Data to process:
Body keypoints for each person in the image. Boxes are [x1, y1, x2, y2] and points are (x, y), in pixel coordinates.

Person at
---
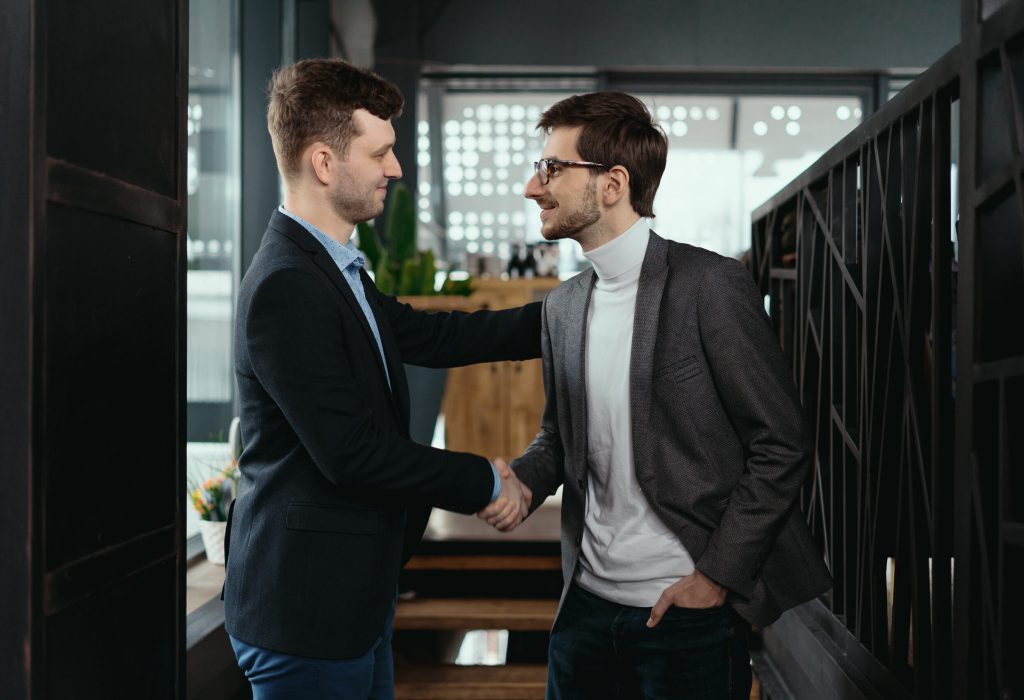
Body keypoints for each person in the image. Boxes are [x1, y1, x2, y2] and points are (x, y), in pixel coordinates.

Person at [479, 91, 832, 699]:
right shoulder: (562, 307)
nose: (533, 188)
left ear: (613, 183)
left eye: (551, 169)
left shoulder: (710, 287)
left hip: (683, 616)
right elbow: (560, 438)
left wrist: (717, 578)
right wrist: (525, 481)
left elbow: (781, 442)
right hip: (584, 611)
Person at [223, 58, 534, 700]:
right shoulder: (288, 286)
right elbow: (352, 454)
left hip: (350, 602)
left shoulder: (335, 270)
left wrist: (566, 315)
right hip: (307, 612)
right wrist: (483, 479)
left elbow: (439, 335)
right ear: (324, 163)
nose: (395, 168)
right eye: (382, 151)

Problem to solve: Within the material above, copy exactly the lines from the line that holds "left eye: (551, 169)" up to and including the line that holds "right eye: (382, 151)".

Answer to the exercise:
left eye: (551, 169)
left shoulder: (710, 287)
left hip: (683, 616)
right elbow: (560, 438)
left wrist: (717, 578)
right wrist: (525, 481)
left elbow: (781, 442)
right hip: (584, 611)
Person at [223, 58, 534, 700]:
right shoulder: (288, 286)
right elbow: (352, 454)
left hip: (350, 602)
left shoulder: (335, 270)
left wrist: (566, 315)
right hip: (307, 612)
right wrist: (483, 479)
left elbow: (439, 335)
right ear: (324, 163)
nose: (395, 168)
right eye: (382, 151)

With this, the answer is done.